GH - It's too early to say. A lot depends on the results of the research, which I support at pre-Reagan levels. That is, the thoughtful investment of research dollars in defense technologies. I tend to side with the experts who say that the possibility of a comprehensive defense sufficient to deter a first strike attack, particularly in a period of crisis or tension, is just meaningless. Moreover, the cost is literally unbearable. I don't think it makes much sense.

The only thing that makes sense technologically or economically is point defense, some sort of anti-ballistic missile system. But population defense is never going to occur. And a point defense is destabilizing. All a ballistic missile defense does is lock us into a land-based strategy.

We have to get away from fixed, land-based MIRVed ICBMs because of the increased accuracy of missiles. If we try to shelter or defend them, a signal is sent to the other side that fighting and winning a counterforce nuclear exchange is possible.

NPQ - Can we afford to maintain our present defenses, build a "Star Wars" system, support anti-Soviet guerillas around the world and compete economically with the Japanese and others all at the same time?
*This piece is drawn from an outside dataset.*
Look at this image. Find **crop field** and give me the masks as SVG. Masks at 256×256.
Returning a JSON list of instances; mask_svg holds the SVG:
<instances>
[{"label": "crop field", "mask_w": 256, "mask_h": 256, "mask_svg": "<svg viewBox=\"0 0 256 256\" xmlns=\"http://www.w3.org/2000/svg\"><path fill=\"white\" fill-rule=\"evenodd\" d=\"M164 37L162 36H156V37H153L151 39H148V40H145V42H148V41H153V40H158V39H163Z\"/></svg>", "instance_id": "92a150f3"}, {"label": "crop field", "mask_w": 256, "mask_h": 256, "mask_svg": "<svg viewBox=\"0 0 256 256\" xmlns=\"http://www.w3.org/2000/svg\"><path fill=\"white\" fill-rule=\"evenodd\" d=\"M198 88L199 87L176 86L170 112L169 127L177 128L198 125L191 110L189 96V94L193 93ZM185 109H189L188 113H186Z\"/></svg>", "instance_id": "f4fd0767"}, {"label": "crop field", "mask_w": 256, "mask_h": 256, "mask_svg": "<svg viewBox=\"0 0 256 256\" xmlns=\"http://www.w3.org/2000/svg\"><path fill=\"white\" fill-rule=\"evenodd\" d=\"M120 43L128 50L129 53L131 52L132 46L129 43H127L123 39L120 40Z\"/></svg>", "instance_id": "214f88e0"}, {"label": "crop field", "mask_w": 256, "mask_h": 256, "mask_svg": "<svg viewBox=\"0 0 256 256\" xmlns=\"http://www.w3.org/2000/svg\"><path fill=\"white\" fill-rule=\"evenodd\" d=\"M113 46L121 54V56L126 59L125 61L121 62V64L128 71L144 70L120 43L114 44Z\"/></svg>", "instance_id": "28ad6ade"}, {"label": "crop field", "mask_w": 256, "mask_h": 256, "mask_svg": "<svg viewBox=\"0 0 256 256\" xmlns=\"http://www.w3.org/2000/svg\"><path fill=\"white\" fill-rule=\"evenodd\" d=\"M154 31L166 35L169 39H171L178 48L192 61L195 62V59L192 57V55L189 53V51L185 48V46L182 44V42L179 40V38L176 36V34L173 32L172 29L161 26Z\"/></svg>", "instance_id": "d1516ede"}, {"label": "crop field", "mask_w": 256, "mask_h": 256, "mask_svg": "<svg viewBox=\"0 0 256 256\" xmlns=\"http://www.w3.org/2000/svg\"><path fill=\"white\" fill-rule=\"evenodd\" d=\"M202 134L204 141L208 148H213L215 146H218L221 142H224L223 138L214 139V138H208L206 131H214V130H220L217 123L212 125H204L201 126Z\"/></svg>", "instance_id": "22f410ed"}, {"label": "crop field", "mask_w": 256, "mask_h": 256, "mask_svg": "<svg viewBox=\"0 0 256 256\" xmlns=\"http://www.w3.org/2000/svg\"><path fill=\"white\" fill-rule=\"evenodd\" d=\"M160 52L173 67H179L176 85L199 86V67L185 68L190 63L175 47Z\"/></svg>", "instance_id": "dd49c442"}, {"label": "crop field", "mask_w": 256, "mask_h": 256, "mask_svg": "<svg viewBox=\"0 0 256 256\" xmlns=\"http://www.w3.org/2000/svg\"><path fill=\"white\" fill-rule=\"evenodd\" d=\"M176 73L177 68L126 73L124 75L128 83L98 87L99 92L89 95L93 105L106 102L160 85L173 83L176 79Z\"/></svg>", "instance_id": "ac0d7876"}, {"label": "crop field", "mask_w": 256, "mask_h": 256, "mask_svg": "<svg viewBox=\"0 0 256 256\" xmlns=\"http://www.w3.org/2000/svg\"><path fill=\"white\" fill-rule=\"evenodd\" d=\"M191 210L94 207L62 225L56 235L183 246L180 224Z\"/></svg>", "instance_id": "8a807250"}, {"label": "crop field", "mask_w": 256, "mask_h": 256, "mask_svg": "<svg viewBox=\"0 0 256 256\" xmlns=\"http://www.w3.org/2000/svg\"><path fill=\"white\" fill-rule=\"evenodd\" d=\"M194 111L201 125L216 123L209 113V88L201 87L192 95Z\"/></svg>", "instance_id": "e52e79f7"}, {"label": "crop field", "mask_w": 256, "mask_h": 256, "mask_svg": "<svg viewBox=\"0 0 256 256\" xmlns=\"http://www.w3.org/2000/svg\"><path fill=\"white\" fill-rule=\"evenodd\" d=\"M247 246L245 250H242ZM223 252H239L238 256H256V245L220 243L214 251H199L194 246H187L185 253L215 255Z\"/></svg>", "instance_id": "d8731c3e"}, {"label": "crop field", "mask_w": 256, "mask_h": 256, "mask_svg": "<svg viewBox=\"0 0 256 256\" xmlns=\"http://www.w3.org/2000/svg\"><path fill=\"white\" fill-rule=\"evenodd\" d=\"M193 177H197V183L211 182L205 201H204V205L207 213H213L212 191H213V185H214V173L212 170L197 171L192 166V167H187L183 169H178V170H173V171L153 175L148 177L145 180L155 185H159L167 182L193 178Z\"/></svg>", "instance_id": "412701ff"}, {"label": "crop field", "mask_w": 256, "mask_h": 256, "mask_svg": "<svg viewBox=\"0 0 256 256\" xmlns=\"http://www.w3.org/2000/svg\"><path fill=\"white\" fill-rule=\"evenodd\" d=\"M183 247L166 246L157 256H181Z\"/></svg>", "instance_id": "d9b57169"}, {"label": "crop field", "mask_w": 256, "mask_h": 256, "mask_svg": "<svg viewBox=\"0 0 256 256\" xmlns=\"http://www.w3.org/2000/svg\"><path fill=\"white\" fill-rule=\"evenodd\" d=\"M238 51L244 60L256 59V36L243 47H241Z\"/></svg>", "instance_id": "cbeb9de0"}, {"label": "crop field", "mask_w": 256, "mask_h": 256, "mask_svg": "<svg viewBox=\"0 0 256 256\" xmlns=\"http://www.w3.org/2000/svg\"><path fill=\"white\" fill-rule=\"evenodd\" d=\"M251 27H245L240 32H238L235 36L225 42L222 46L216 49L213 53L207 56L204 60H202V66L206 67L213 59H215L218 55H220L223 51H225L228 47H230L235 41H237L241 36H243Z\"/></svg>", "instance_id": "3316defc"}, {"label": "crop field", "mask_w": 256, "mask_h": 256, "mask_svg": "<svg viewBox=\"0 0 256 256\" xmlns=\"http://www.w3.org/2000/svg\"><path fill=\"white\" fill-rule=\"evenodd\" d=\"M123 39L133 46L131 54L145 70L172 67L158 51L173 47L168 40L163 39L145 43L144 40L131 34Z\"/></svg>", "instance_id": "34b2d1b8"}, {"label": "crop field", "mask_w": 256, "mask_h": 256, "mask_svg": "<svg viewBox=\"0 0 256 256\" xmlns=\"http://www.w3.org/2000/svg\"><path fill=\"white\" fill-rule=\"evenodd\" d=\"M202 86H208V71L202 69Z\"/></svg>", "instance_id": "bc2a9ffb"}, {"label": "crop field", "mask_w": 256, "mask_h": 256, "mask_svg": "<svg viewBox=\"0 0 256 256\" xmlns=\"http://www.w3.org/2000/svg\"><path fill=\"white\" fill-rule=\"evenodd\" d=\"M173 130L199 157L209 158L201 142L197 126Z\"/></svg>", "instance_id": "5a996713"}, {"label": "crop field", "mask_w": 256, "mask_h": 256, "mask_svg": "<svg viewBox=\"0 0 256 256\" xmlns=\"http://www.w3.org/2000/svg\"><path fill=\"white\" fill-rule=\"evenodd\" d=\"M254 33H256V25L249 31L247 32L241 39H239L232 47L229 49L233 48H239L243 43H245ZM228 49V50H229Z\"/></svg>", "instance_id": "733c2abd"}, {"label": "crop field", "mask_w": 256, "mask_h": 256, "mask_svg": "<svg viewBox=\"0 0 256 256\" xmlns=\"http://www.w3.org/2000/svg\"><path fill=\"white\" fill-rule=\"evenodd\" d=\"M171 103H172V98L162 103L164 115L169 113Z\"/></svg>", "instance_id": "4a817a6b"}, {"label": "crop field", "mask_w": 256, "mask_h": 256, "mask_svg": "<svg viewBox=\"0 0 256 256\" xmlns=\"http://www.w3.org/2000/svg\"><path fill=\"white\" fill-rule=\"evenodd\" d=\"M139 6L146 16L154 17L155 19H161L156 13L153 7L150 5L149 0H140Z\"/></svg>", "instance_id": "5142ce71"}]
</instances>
GH - No, "Star Wars" alone is a trillion dollar program. Reagan's response is, "how can we afford not to?", but it won't produce the results which Reagan believes - a technological shield that defends the population.

Much of the national debate on "Star Wars" is wasted. The critical decisions will not be made on Reagan's watch, but on that of the next President, or perhaps the one after. The world is going to be a lot different then. We ought to simply go forward with a thoughtful investment of research dollars, keep out technological base expanding, but not fundamentally change our strategic doctrine until we know what we are talking about. And that won't happen before 1995 or 2005.

Under Ronald Reagan's timetable, resources needed for education, civilian research and development, retooling our industry and retraining our workforce will be seriously squeezed. While defending the front door against the Soviets, we will lose our prosperity through the back door of economic competition with our allies.

NPQ - What should be our national strategic objectives in the coming decade?

GH - We need to maintain the commitments that are integral to this nation's security - political, military and economic. We need to redirect our energies and those of our industrial allies to the poor countries of the southern hemisphere, to stabilize democracies in the Third World and expand commercial ties with those economies, and expand their economies. We must raise the nuclear threshold, not only between the superpowers, but begin to build much stronger borders against the proliferation of nuclear technology to Third World nations.